Abbott Labs Wins Motion to Dismiss

Where have we gone so wrong, America? Our pioneer forefathers are rolling in their graves. Whereas they endured disease, famine, and early death, we spit in their faces, enjoying our iPhones, antibiotics, and frivolous lawsuits. Some measure of order was restored in O’Neil v. Abbott Laboratories, Inc., No. 11-11, 2011 WL 902427 (E.D. La. March 11, 2011), when the court dismissed a complaint alleging infant injury from beetle parts allegedly present in Similac, which you may remember from here. Put simply, there may have been some ground up warehouse beetle in 0.2% in a particular lot of infant formula. No big deal. Even the FDA says that there is no immediate health risk just a chance of GI irritation.

Plaintiffs presented a putative class action based on the fact that their child suffered diarrhea and diaper rash due to consumption of Similac. Do you know what a pioneer would call a day in which he had to face only diarrhea and diaper rash? An outstanding day. If I told my mother that I found a bug in my food, do you know what she would call it? Protein. Oh, America, we have become a nation of wimps.

The court saw this putative class action for what it was, and used Iqbal to dismiss the action. Noting that infants often suffer diarrhea and diaper rash for “non-entomological reasons,” the court subtly chastised the plaintiffs for bringing a negligence-styled products liability action, when negligence is not available in the Louisiana Products Liability Act against manufacturers. Nevertheless, the court afforded the plaintiffs a chance to amend, and even spelled out the four elements that a plaintiff’s complaint must satisfy on its face.
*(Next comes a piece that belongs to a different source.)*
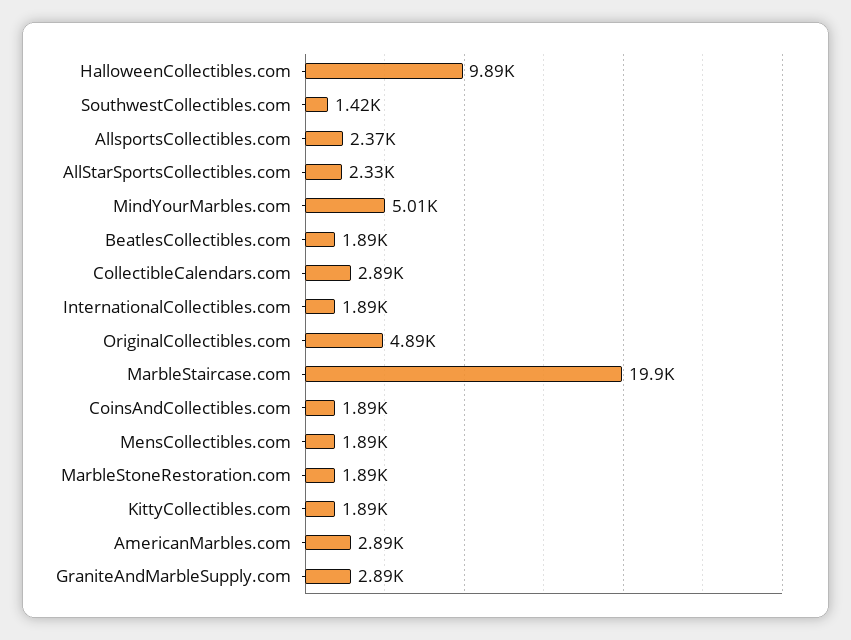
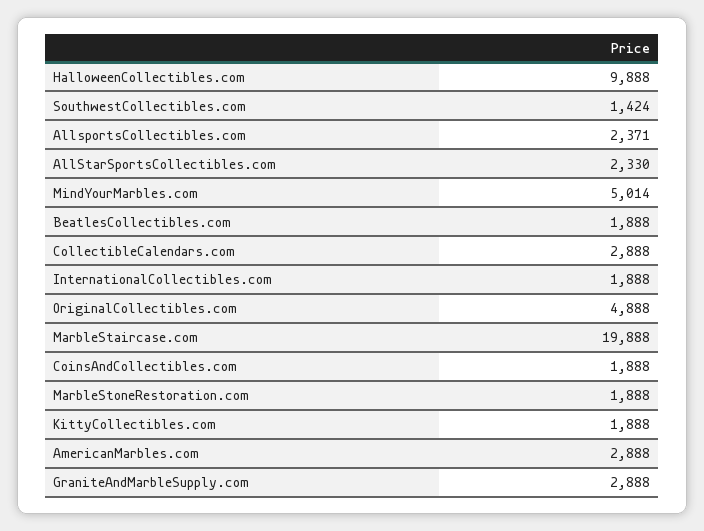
MensCollectibles.com: 1890 -> none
Sure, it may be discomforting to imagine a baby consuming a little warehouse beetle. But babies lick the floor and eat other disgusting things. I’m sure that these concerned parents who think that their kid may have eaten a little bug would not self-report if they found their child chewing on a shoelace that may have touched a public restroom floor or other germ-infested surface. Unfortunately, this case will be refiled in a style that survives the motion to dismiss, and you and I will get the class action settlement notice by mail or email a year from now. Millions of dollars wasted to litigate some GI problems. Oh, America, what have we become?

Comments

  1. The court saw this putative class action for what it was, and used Iqbal to dismiss the action. Noting that infants often suffer diarrhea and diaper rash for “non-entomological reasons,” the court subtly chastised the plaintiffs for bringing a negligence-styled products liability action, when negligence is not available in the Louisiana Products Liability Act against manufacturers.